Le président égyptien Abdel Fattah Al-Sissi a décidé de proroger à partir du 13 octobre l’état d’urgence en vigueur en Egypte depuis avril dernier, après des attentats meurtriers contre des églises coptes.

Selon le décret présidentiel publié jeudi au Journal officiel, la décision permettra aux forces armées et la police égyptiennes de prendre «les mesures nécessaires» pour faire face aux dangers et menaces terroristes.

En avril dernier, le Parlement avait approuvé l’état d’urgence, après des attentats contre deux églises coptes, à Tanta et Alexandrie (nord de l’Egypte) revendiquées par le groupe jihadiste Etat islamique (EI) et qui avaient fait au moins 45 personnes.

L’Etat d’urgence avait ensuite été renouvelé une première fois le 10 juillet, suite à de nouvelles menaces du groupe jihadiste, qui avait alors assuré que d’autres attaques viseraient la communauté copte.

De son côté, la Tunisie a également décidé hier jeudi, de prolonger pour un mois supplémentaire, l’état d’urgence en vigueur sur son territoire depuis près de deux ans déjà.
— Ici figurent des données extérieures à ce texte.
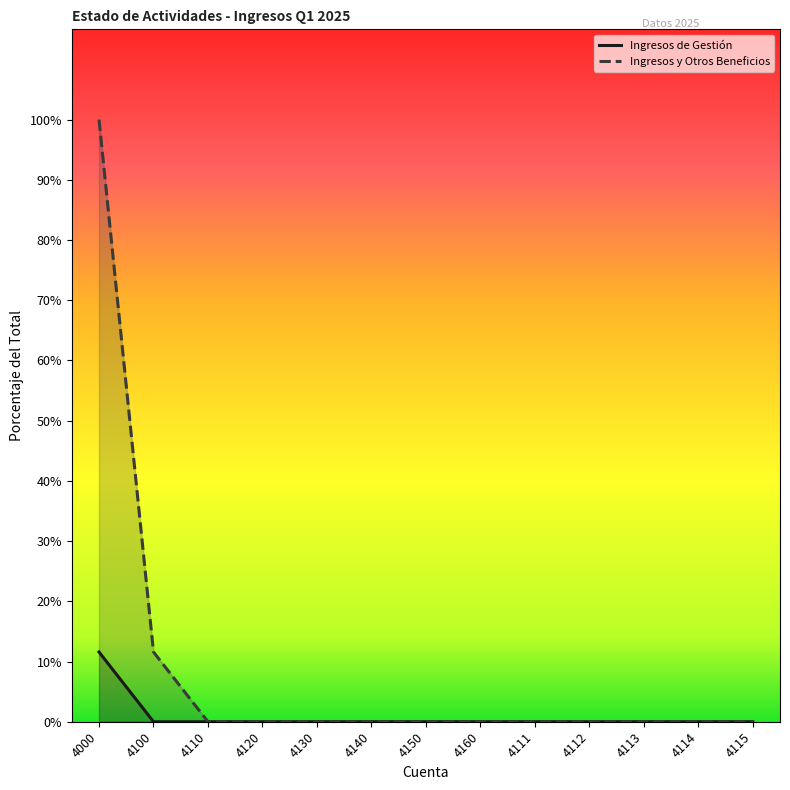

Reading left to right, what are all the values shown in this chart?

Ingresos de Gestión: 4000=138360.0	4100=0.0	4110=0.0	4120=0.0	4130=0.0	4140=0.0	4150=0.0	4160=0.0	4111=0.0	4112=0.0	4113=0.0	4114=0.0	4115=0.0
Ingresos y Otros Beneficios: 4000=1194892.8	4100=138360.0	4110=0.0	4120=0.0	4130=0.0	4140=0.0	4150=0.0	4160=0.0	4111=0.0	4112=0.0	4113=0.0	4114=0.0	4115=0.0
La nouvelle période d’exception court du 13 octobre au 11 novembre 2017.

La dernière attaque de grande ampleur en Tunisie remonte à mars 2016, mais des démantèlements de cellules jihadistes sont régulièrement annoncés. L’état d’urgence a aussi été utilisé ces derniers mois pour des opérations anticorruption.

Cette mesure octroie des pouvoirs d’exception aux forces de l’ordre, en permettant notamment l’interdiction des grèves et des réunions « de nature à provoquer (…) le désordre », ou encore l’adoption de mesures pour assurer le contrôle de la presse.